For us, the hub and haven for all this is currently Germany: although we still closely associate that fine nation with Marsh Marigold, A Turntable Friend, Firestation Tower and the under-rated defensive nous of Karl-Heinz Forster, it's notable in 2012 for being home to a luminescent host of dark, minimal and black techno genii, including Sven Wittekind, Andy White, Cortechs, Klaudia Gawlas, and these two.
Herr Lasch has now decamped to Berlin, and there's an inevitable big city sleekness about "Substrain"'s imposing clatter as he clambers aboard the imposing roster of big-ticket Sydney label Elektrax Recordings. The single has a skittering hook that brands it a close cousin of Human Tech's "Bit Crisis", a single from the Perugia outfit on Electrax last year, but the way the drums drive forward through the empty caverns of this listener's head puts brings to mind another Italian, the Logotech of "Harsh Lines" et al. Disconcertingly though, "Substrain" is offset throughout by vague cooing sounds, as if a pigeon were trapped in the studio and trying to sing its way out. The substrain being avian flu, perhaps ?

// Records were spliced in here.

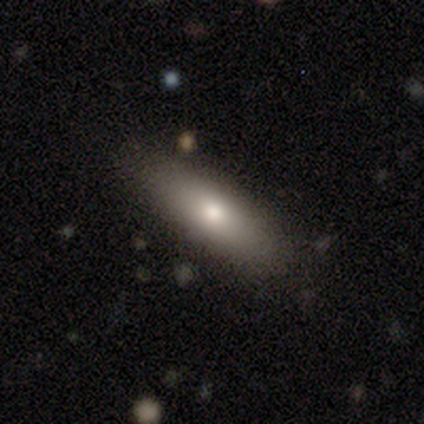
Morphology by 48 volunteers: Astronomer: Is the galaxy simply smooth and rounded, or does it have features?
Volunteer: smooth — 75%.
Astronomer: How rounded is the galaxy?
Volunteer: cigar-shaped — 56% (runner-up: in between, 42%).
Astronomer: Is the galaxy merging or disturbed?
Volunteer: none — 91%.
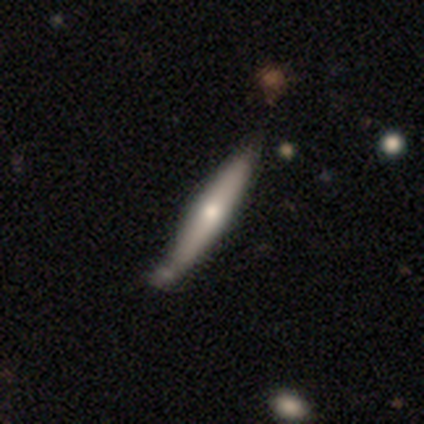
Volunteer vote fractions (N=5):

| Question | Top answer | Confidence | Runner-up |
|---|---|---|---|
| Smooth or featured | featured or disk | 60% | smooth (40%) |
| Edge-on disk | yes | 100% | — |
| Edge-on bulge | rounded | 67% | none (33%) |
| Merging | none | 60% | minor disturbance (20%) |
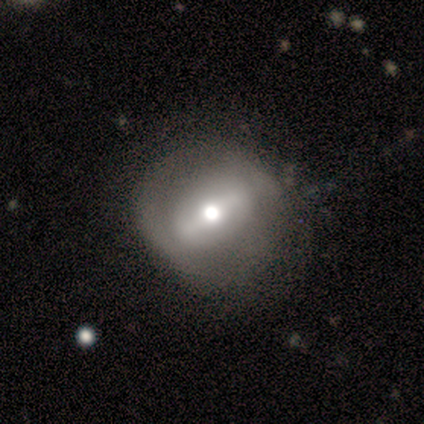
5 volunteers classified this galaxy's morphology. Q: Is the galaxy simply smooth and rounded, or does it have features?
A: featured or disk — 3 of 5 (60%).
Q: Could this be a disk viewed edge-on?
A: no — 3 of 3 (100%).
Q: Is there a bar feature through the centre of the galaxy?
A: no — 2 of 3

The second Michael, Schwarz, is more of a known quantity to us, having been responsible for some fabulous remixes of late - espesh on singles last yr by DJ Nightnoise, Kai Randy Michel and "Riot"-er Adriano Giliberti - even if his prolific run of 'solo' releases has a more sedate hit rate (not that the likes of the remarkably assured "Deep Sphere" in '010 or last year's slow-burn Nachstrom Schallplatten belter "Ganimed" are anything to be sneezed at, mind).
"Torsion" is the lead of three tracks here on Coruna's Emphatic imprint (an EP shared with DJ Stay and H Paul) and sees Schwarz on imperious form, administering over nine trembling minutes an adamantine, devastatingly rendered reimagining of his better recent singles which maxes on his signature pounding hi-hats while high-horsepower and yes, high-torque bass is dissected by clock-alarm bleep. "Torsion" does what a record should do: it makes your head shudder, toes tap, heart soar and sinews stiffen as it builds from ebb to full flow. So if this isn't real music, then we can only speculate as to quite what the hell is.